Distortion as we know it tends to emphasize upper harmonic content, thus it 'robs bass' and 'adds edge/treble'. Most compensate for this by either running one clean and one dirty rig together or blending their dirty sound with the clean sound.

That said, certain fuzz pedals or either of the Sansamp pedals will let you keep some bottom end and give you a more natural distorted bass sound.

Also, check to see if the tweeters in your bass cabs (if there are any) are turned off when using distortion, as that can give you a nasty fizzy top-end buzz.


----------



## sami (Nov 15, 2009)

I have the tweeter on my 8x10 turned all the way down (Peavey 8x10). The MXR has a shared EQ between channels but it also has a blend.

I tried the TS9 just to see how it sounded since I thought it wouldn't sound anything like the distortion coming out of the MXR. But it did have that same characteristic. Yeah I think I'm just not used to distortion on bass. "Guitarist turned bassist" syndrome xD

I'm really loving the clean side of that MXR DI from first try, so I'll prolly just end up buying a 2nd pedal.


----------



## TemjinStrife (Nov 16, 2009)

VT Bass


----------



## dorfmeister (Nov 23, 2009)

I am not really sure if I can hear transparency but I really like my Tronographic Rusty Box.

TRONOGRAPHIC


----------



## sami (Nov 23, 2009)

Turns out my tweeter wasn't all the way off. I'm pretty much set on my MXR DI+.

I appreciate all ya'll's suggestions! I'd really like to try some of those pedals!


----------



## Ruan7321 (Nov 28, 2009)

Check out the MXR M80 Bass D.I. I can double as a distortion pedal and a D.I. box and has EQ on it.


----------



## sami (Nov 29, 2009)

That's what I ended up getting. It'd be cool if it has a separate EQ tho.


----------



## Spinedriver (Nov 29, 2009)

I have the Tech 21 Vt and just popped one of these in front of it and it sounds fantastic through my Little Mark II head. 

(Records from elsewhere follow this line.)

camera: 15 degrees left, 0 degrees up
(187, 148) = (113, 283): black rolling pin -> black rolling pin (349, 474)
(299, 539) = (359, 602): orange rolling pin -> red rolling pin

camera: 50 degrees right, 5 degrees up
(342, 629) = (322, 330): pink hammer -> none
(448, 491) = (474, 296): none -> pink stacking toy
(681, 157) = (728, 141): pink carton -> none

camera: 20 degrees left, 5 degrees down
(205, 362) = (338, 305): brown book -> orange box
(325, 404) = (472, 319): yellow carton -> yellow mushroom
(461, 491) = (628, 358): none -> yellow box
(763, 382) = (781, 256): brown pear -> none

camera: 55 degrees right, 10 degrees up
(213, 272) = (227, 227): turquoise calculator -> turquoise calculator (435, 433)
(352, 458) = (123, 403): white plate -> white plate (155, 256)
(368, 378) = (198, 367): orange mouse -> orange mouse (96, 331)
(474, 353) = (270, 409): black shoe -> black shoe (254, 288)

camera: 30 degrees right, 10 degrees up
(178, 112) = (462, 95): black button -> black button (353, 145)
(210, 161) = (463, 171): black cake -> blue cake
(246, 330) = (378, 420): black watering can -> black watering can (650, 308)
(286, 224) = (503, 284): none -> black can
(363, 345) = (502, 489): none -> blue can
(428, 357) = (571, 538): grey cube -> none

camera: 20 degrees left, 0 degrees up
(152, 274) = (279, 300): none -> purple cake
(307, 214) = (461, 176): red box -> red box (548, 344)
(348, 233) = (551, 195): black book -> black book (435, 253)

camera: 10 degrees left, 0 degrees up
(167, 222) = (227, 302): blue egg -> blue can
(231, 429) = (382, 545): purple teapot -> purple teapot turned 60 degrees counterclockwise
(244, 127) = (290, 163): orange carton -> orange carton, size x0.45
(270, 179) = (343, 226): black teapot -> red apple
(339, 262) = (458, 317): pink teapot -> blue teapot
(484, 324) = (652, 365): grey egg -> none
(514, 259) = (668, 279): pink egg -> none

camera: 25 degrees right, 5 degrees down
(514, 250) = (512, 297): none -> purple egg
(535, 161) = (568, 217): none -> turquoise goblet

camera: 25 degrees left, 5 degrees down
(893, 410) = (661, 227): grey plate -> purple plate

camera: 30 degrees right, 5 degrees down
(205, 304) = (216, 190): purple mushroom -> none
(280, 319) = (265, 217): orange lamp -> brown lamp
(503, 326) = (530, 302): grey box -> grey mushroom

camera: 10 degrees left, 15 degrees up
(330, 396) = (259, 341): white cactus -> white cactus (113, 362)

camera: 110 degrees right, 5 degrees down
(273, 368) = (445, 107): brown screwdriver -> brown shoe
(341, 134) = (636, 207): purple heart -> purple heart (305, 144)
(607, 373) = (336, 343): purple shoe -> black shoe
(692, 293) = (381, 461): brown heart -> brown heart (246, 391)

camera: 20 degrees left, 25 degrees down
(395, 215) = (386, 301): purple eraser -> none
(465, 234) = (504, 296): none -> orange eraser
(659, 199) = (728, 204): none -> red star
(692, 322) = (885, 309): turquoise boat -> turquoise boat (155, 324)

For $40 brand new, you can't go wrong. The bonus thing of it is that it has treble AND bass controls.


----------



## Variant (Dec 16, 2009)

No mention of this baby?:






Rats are notorious for being great bass distortions because they let a lot of the lows by unaffected while the highs get nice as saturated.


----------



## guitarplayerone (Dec 17, 2009)




----------



## xtrustisyoursx (Dec 17, 2009)

get the sansamp for sure. it's perfect


----------



## Concr3t3 (Jan 21, 2010)

I used to rock the Sansamp...until I came across this:





The first line of the review read, "Built like a murder weapon..." I didn't need to read anymore. I was sold. $300 later and I was in love.


----------



## All_¥our_Bass (Jan 21, 2010)

There's also teh supercolider but it's probably more of a fuzz type sound.
It's like a big muff but with more balls and adjustability, and doesn't loose as much midrange as the muff does.


----------